TUPELO • What’s one way to ruin a perfectly good 4th of July picnic?
“The biggest mistake people make at picnics is leaving food out too long – the temperature danger zone,” said Emily Littlejohn, a registered dietitian at the North Mississippi Medical Center Wellness Center.
“When it’s 90 degrees out, like a typical Mississippi summer day, food doesn’t need to be left out more than an hour,” she said. “If you’re inside, then no more than two hours. The longer it stays out, the greater the risk for food-borne illness.”
Cleanliness is also important to stave off food poisoning, she said.
“Everything should be clean,” Littlejohn said. “Clean hands, clean surfaces. Don’t use the same surface for raw meat and cooked meat. Don’t cross-contaminate cooking and serving utensils.”
Food-borne illnesses peak in the summer because people are cooking more outdoors, eating at picnics and taking camping trips.
“Indoor cooking has safety controls, like regulated temperature, hot and cold water, refrigeration,” she said. “Bacteria multiply faster in outdoor temperatures.”

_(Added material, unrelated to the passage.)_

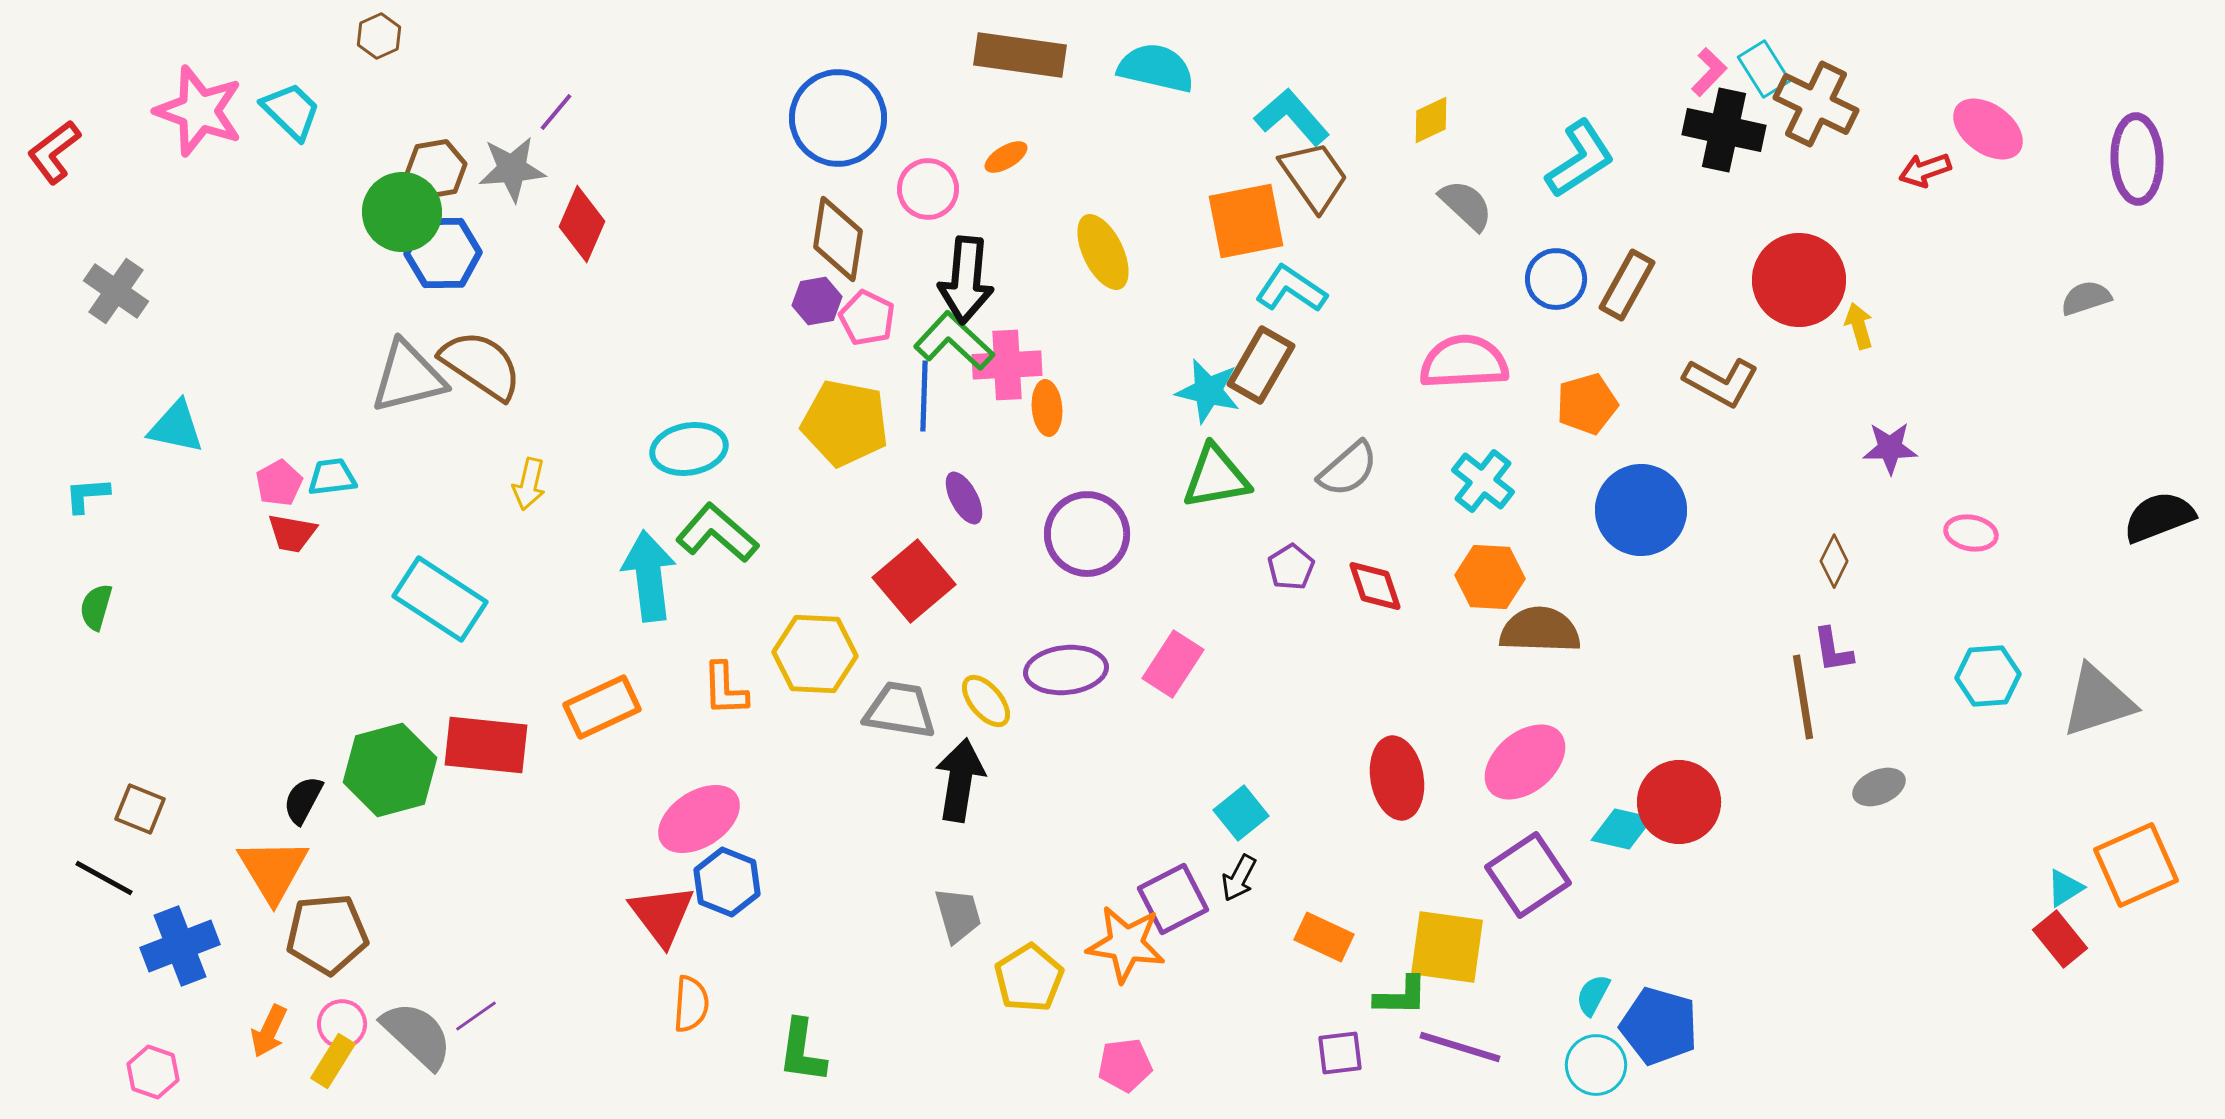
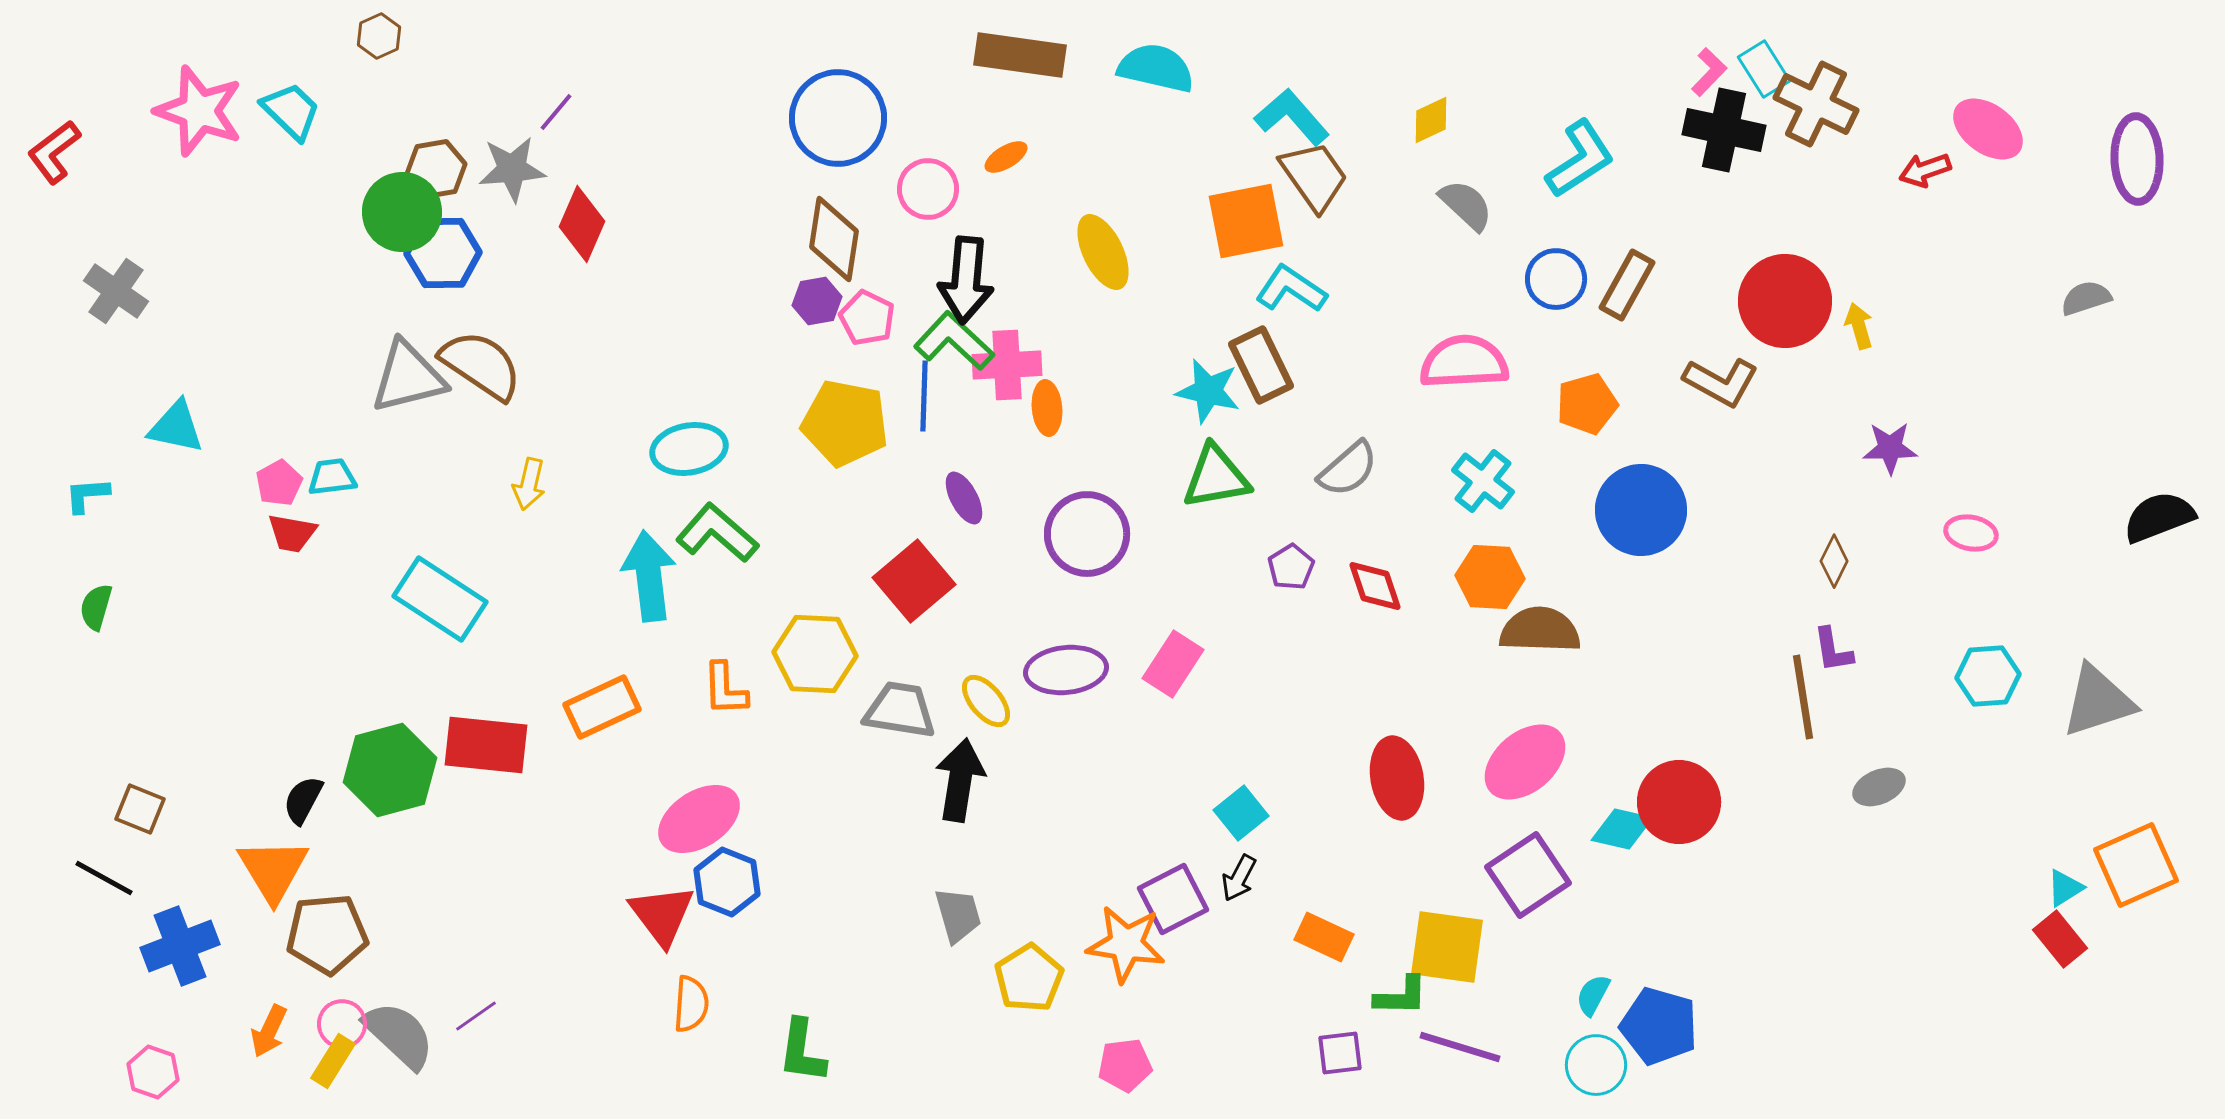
brown diamond at (838, 239): moved 4 px left
red circle at (1799, 280): moved 14 px left, 21 px down
brown rectangle at (1261, 365): rotated 56 degrees counterclockwise
gray semicircle at (417, 1035): moved 18 px left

Instant-read or meat thermometers can help the home chef cook protein to a safe temperature, Littlejohn said. That means 160 degrees for hamburgers and hotdogs, 165 degrees for chicken and 145 degrees for steaks and pork chops. Casseroles and leftovers should be reheated to a temperature of 165 degrees.
“Foods that are meant to be eaten cold – potato salad, pasta salad, cole slaw, deviled eggs – should go no higher than 40 degrees,” she said. “Make sure you have a cooler to put cold foods into for transport to the gathering and to take leftovers home.”
Littlejohn suggests if you can serve cold food on ice, do so.
“Put the platter of salad on ice if you can,” she said. “If you’re making deviled eggs, refrigerate the tray of eggs. The cold tray will help when serving.”
Littlejohn said the 4th of July is one of the biggest holidays in her husband’s family and she always tries to take something healthy to the gathering. One of her favorites is a Red, White and Blue Salad, with fresh spinach, feta cheese, blueberries and sliced strawberries topped with a balsamic vinaigrette.
“Even fruit can be dangerous if it’s left out too long,” she said. “Just remember to keep raw and cooked foods separate, keep cold things cold, keep hot things hot, and don’t leave food out all day.”
The most common food-borne illnesses are salmonella and e-coli, she said. Symptoms include nausea, vomiting, diarrhea and gastric distress.
“If you have these symptoms or dehydration that lasts more than 24 hours, it’s time to see a doctor,” she said.